++++ SOURCE DATA ++++
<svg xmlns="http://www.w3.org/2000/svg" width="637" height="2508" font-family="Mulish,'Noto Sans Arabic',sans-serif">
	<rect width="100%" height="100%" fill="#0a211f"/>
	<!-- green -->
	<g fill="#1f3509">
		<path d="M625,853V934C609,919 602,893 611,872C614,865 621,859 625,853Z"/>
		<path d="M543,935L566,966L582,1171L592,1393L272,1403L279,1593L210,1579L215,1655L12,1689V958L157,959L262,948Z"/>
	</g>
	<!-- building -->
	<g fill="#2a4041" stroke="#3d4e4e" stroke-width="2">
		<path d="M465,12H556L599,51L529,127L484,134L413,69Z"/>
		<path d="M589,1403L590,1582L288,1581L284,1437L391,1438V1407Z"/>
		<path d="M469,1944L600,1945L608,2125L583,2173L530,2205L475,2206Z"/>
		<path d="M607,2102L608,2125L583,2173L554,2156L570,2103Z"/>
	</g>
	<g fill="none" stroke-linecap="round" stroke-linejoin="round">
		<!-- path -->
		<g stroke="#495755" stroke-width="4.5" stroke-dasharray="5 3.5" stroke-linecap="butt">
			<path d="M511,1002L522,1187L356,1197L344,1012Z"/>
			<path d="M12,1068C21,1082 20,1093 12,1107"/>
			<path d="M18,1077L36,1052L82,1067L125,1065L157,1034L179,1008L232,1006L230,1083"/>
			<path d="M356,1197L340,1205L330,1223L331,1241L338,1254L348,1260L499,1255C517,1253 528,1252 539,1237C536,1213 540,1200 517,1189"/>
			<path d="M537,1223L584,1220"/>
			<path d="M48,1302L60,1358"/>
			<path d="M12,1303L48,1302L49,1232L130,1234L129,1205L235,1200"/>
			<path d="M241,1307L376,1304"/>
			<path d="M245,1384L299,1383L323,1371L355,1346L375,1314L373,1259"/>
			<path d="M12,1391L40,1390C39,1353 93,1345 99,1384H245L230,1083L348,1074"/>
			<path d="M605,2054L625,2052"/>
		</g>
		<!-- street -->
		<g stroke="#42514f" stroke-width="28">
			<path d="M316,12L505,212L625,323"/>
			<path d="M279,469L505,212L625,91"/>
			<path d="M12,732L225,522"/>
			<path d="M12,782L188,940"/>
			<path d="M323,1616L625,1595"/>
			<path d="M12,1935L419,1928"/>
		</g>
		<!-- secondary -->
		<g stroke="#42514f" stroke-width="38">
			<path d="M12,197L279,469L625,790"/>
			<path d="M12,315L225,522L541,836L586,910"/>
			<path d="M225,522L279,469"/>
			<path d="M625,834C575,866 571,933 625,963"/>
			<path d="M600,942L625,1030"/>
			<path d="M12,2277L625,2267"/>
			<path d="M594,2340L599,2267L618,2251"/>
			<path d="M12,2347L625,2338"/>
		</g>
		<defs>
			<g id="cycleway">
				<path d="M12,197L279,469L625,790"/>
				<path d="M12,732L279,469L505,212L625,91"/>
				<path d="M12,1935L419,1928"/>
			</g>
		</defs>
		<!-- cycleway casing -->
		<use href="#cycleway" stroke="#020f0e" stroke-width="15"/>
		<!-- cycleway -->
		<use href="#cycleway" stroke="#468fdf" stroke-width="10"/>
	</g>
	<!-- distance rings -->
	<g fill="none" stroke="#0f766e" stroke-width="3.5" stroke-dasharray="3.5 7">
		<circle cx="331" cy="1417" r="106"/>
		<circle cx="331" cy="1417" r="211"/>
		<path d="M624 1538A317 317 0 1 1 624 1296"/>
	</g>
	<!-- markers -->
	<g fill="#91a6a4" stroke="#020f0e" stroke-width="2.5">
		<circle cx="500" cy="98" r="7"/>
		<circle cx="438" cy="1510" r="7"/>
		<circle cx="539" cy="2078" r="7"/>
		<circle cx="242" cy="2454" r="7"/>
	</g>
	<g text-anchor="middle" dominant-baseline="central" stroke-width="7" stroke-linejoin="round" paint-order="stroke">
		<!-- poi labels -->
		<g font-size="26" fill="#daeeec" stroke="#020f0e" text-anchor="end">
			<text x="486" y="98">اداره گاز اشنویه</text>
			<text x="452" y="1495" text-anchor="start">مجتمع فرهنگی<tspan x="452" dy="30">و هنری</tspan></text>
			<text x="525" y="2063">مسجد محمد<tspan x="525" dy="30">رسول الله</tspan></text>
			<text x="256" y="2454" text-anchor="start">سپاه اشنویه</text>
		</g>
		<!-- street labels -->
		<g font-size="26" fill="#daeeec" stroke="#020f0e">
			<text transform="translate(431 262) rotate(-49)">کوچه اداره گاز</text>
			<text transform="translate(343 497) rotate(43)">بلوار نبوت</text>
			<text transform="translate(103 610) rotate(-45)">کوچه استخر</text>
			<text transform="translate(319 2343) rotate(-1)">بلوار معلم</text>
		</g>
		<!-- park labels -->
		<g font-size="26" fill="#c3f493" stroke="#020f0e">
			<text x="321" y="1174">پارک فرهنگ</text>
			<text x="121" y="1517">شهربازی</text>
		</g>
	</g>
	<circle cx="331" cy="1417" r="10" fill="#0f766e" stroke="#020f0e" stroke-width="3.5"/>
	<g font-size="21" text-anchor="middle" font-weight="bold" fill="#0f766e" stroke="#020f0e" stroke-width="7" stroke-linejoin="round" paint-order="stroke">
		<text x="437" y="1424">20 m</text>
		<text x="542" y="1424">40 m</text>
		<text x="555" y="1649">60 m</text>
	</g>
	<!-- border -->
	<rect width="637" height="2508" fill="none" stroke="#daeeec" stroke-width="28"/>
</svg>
++++
## TASK
Starting at the top of the records, copy every line exactly.

## SOLUTION
<svg xmlns="http://www.w3.org/2000/svg" width="637" height="2508" font-family="Mulish,'Noto Sans Arabic',sans-serif">
	<rect width="100%" height="100%" fill="#0a211f"/>
	<!-- green -->
	<g fill="#1f3509">
		<path d="M625,853V934C609,919 602,893 611,872C614,865 621,859 625,853Z"/>
		<path d="M543,935L566,966L582,1171L592,1393L272,1403L279,1593L210,1579L215,1655L12,1689V958L157,959L262,948Z"/>
	</g>
	<!-- building -->
	<g fill="#2a4041" stroke="#3d4e4e" stroke-width="2">
		<path d="M465,12H556L599,51L529,127L484,134L413,69Z"/>
		<path d="M589,1403L590,1582L288,1581L284,1437L391,1438V1407Z"/>
		<path d="M469,1944L600,1945L608,2125L583,2173L530,2205L475,2206Z"/>
		<path d="M607,2102L608,2125L583,2173L554,2156L570,2103Z"/>
	</g>
	<g fill="none" stroke-linecap="round" stroke-linejoin="round">
		<!-- path -->
		<g stroke="#495755" stroke-width="4.5" stroke-dasharray="5 3.5" stroke-linecap="butt">
			<path d="M511,1002L522,1187L356,1197L344,1012Z"/>
			<path d="M12,1068C21,1082 20,1093 12,1107"/>
			<path d="M18,1077L36,1052L82,1067L125,1065L157,1034L179,1008L232,1006L230,1083"/>
			<path d="M356,1197L340,1205L330,1223L331,1241L338,1254L348,1260L499,1255C517,1253 528,1252 539,1237C536,1213 540,1200 517,1189"/>
			<path d="M537,1223L584,1220"/>
			<path d="M48,1302L60,1358"/>
			<path d="M12,1303L48,1302L49,1232L130,1234L129,1205L235,1200"/>
			<path d="M241,1307L376,1304"/>
			<path d="M245,1384L299,1383L323,1371L355,1346L375,1314L373,1259"/>
			<path d="M12,1391L40,1390C39,1353 93,1345 99,1384H245L230,1083L348,1074"/>
			<path d="M605,2054L625,2052"/>
		</g>
		<!-- street -->
		<g stroke="#42514f" stroke-width="28">
			<path d="M316,12L505,212L625,323"/>
			<path d="M279,469L505,212L625,91"/>
			<path d="M12,732L225,522"/>
			<path d="M12,782L188,940"/>
			<path d="M323,1616L625,1595"/>
			<path d="M12,1935L419,1928"/>
		</g>
		<!-- secondary -->
		<g stroke="#42514f" stroke-width="38">
			<path d="M12,197L279,469L625,790"/>
			<path d="M12,315L225,522L541,836L586,910"/>
			<path d="M225,522L279,469"/>
			<path d="M625,834C575,866 571,933 625,963"/>
			<path d="M600,942L625,1030"/>
			<path d="M12,2277L625,2267"/>
			<path d="M594,2340L599,2267L618,2251"/>
			<path d="M12,2347L625,2338"/>
		</g>
		<defs>
			<g id="cycleway">
				<path d="M12,197L279,469L625,790"/>
				<path d="M12,732L279,469L505,212L625,91"/>
				<path d="M12,1935L419,1928"/>
			</g>
		</defs>
		<!-- cycleway casing -->
		<use href="#cycleway" stroke="#020f0e" stroke-width="15"/>
		<!-- cycleway -->
		<use href="#cycleway" stroke="#468fdf" stroke-width="10"/>
	</g>
	<!-- distance rings -->
	<g fill="none" stroke="#0f766e" stroke-width="3.5" stroke-dasharray="3.5 7">
		<circle cx="331" cy="1417" r="106"/>
		<circle cx="331" cy="1417" r="211"/>
		<path d="M624 1538A317 317 0 1 1 624 1296"/>
	</g>
	<!-- markers -->
	<g fill="#91a6a4" stroke="#020f0e" stroke-width="2.5">
		<circle cx="500" cy="98" r="7"/>
		<circle cx="438" cy="1510" r="7"/>
		<circle cx="539" cy="2078" r="7"/>
		<circle cx="242" cy="2454" r="7"/>
	</g>
	<g text-anchor="middle" dominant-baseline="central" stroke-width="7" stroke-linejoin="round" paint-order="stroke">
		<!-- poi labels -->
		<g font-size="26" fill="#daeeec" stroke="#020f0e" text-anchor="end">
			<text x="486" y="98">اداره گاز اشنویه</text>
			<text x="452" y="1495" text-anchor="start">مجتمع فرهنگی<tspan x="452" dy="30">و هنری</tspan></text>
			<text x="525" y="2063">مسجد محمد<tspan x="525" dy="30">رسول الله</tspan></text>
			<text x="256" y="2454" text-anchor="start">سپاه اشنویه</text>
		</g>
		<!-- street labels -->
		<g font-size="26" fill="#daeeec" stroke="#020f0e">
			<text transform="translate(431 262) rotate(-49)">کوچه اداره گاز</text>
			<text transform="translate(343 497) rotate(43)">بلوار نبوت</text>
			<text transform="translate(103 610) rotate(-45)">کوچه استخر</text>
			<text transform="translate(319 2343) rotate(-1)">بلوار معلم</text>
		</g>
		<!-- park labels -->
		<g font-size="26" fill="#c3f493" stroke="#020f0e">
			<text x="321" y="1174">پارک فرهنگ</text>
			<text x="121" y="1517">شهربازی</text>
		</g>
	</g>
	<circle cx="331" cy="1417" r="10" fill="#0f766e" stroke="#020f0e" stroke-width="3.5"/>
	<g font-size="21" text-anchor="middle" font-weight="bold" fill="#0f766e" stroke="#020f0e" stroke-width="7" stroke-linejoin="round" paint-order="stroke">
		<text x="437" y="1424">20 m</text>
		<text x="542" y="1424">40 m</text>
		<text x="555" y="1649">60 m</text>
	</g>
	<!-- border -->
	<rect width="637" height="2508" fill="none" stroke="#daeeec" stroke-width="28"/>
</svg>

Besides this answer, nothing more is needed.